Third quarter US GDP grew at an annualized rate of 4.9%, the economy’s fastest growth rate in nearly two years. Personal consumption expenditures rose 4.0%, the highest since 2021. Consumption and inventories accounted for 4.0 percentage points of overall GDP growth. Recession talks intensified last summer as the economy experienced negative growth for two consecutive quarters. Looking ahead, growth in Q4 is expected to slow, especially in light of the 1.0% decline in real household income after tax during Q3 and weak business capex intentions.

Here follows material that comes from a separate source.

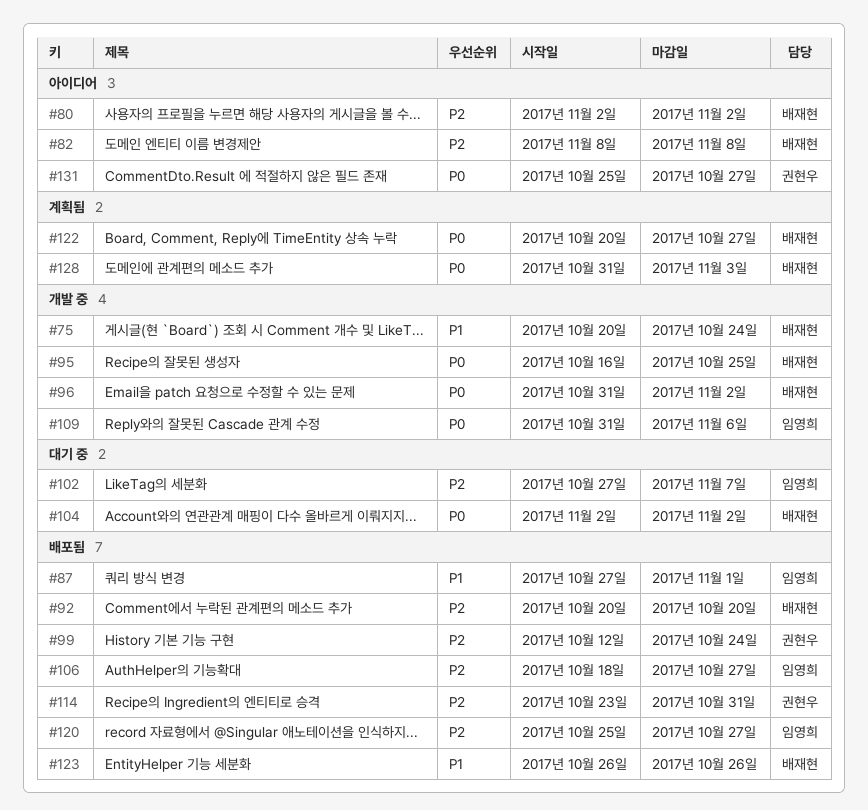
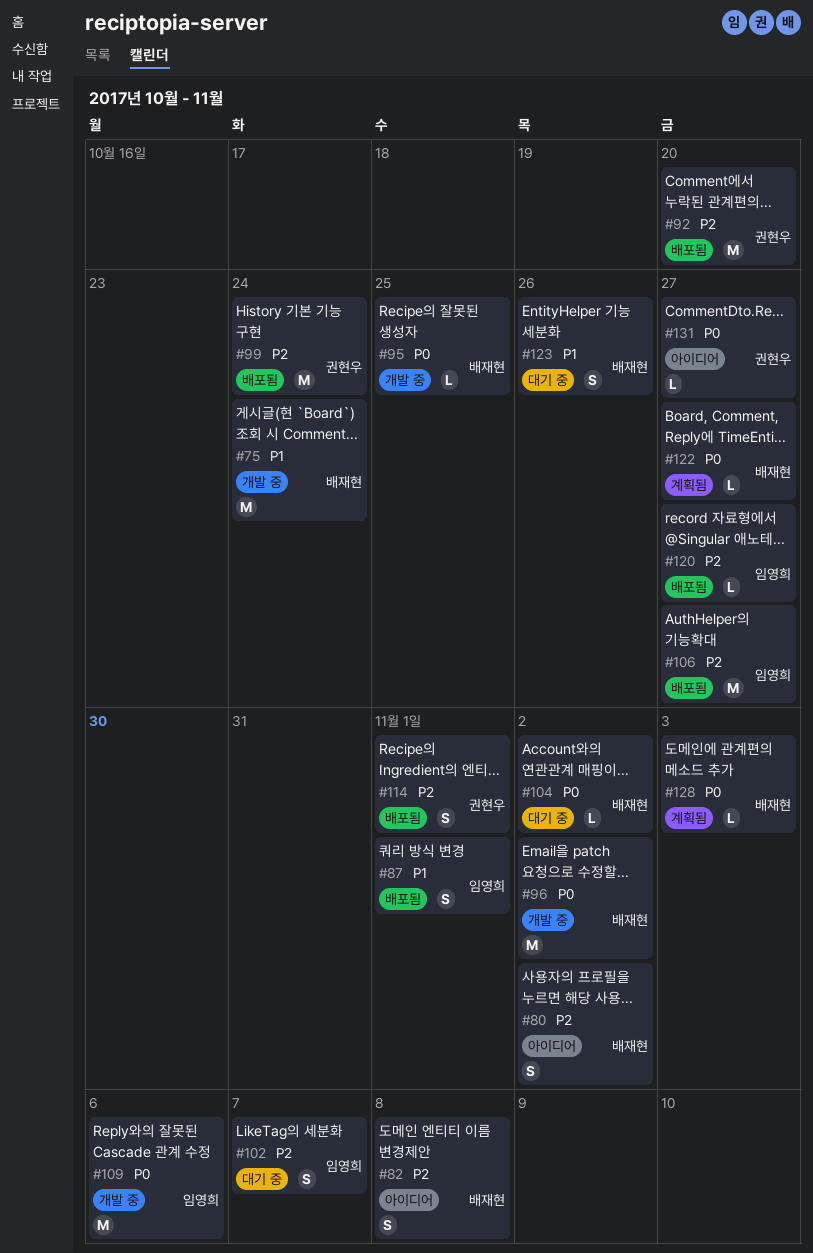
#92, owner: 배재현 -> 권현우
#114, due: Oct 31 -> Nov 1
#123, status: 배포됨 -> 대기 중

September retail sales rose 0.7%, following an upwardly revised 0.8% increase in August. Real disposable income declined for the third consecutive month, revealing consumers are dipping into their savings. September saw consumers outspending their income growth, resulting in the lowest personal savings rate since December 2022. The savings rate dropped to 3.4%, causing concerns about the sustainability of Americans’ high spending rates.

Yields on 10-year Treasuries momentarily surpassed 5% in intraday trading for the first time in 16 years during the latter half of October. Meanwhile, the 30-year rate has been hovering above 5% since mid-October. On the longer end of the curve, yields keep increasing despite increased fund flows into longer term ETFs like TLT, which has seen two of this year’s largest inflow days and largest outflow day in the past week. The spread between the 10-year and 2-year rates has tightened dramatically in the last several months from its peak inversion of -1.08% in early July. On the other hand, the spread between the 10-year and 3-month still has ways to go before it comes close to coming out of inversion.

Crude oil prices wrapped up a turbulent month in which oil prices were rocked by the war in Israel and mixed demand indicators. Both crude oil and gas prices have fallen from their recent relative September peak, where gas prices may continue to decline since the drop in crude oil costs typically takes a few weeks to become fully reflected in the cost of gas. Consumer demand for gasoline has dropped over 35 cents per gallon, below average fall levels; in part due to higher-than-usual prices, persistent inflation putting elevated pressure on disposable household incomes.

We remain cautiously optimistic and continue to use a quantitative investing approach. In times of uncertainty, it is more important than ever to follow the data and not make decisions based on emotions. Hilltops partnership with Helios relies on facts and data, which we use during our recalculations on a bi-weekly basis. Our models adjust appropriately to market conditions.